§ **RECORDS FOR THE TASK**
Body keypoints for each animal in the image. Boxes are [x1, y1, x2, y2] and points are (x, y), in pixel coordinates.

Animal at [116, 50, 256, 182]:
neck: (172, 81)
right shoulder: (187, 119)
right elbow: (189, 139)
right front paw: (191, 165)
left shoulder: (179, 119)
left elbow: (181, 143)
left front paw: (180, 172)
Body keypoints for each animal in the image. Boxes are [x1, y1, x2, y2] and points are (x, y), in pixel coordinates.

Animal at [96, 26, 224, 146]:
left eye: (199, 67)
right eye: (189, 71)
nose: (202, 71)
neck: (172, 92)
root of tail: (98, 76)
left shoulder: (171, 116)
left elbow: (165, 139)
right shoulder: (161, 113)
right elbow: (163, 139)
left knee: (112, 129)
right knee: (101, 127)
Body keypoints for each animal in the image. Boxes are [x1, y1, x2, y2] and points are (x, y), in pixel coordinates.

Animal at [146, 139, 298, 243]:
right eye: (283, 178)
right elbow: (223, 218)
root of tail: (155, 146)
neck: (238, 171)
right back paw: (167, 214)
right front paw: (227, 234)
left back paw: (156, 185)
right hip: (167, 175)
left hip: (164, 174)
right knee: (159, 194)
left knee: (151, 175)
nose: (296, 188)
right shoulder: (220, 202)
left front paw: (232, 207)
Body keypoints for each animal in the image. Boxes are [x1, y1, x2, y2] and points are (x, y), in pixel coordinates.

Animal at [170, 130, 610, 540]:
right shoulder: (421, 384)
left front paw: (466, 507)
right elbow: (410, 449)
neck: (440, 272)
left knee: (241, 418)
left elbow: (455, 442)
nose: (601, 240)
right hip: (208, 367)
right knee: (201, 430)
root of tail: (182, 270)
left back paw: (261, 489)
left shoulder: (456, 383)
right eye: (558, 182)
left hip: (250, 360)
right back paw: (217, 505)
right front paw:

§ **PROBLEM STATEMENT**
For an answer, give a copy of every line in the listing that holds the word "root".

§ **OUTPUT BELOW**
root of tail: (98, 76)
root of tail: (155, 146)
root of tail: (182, 270)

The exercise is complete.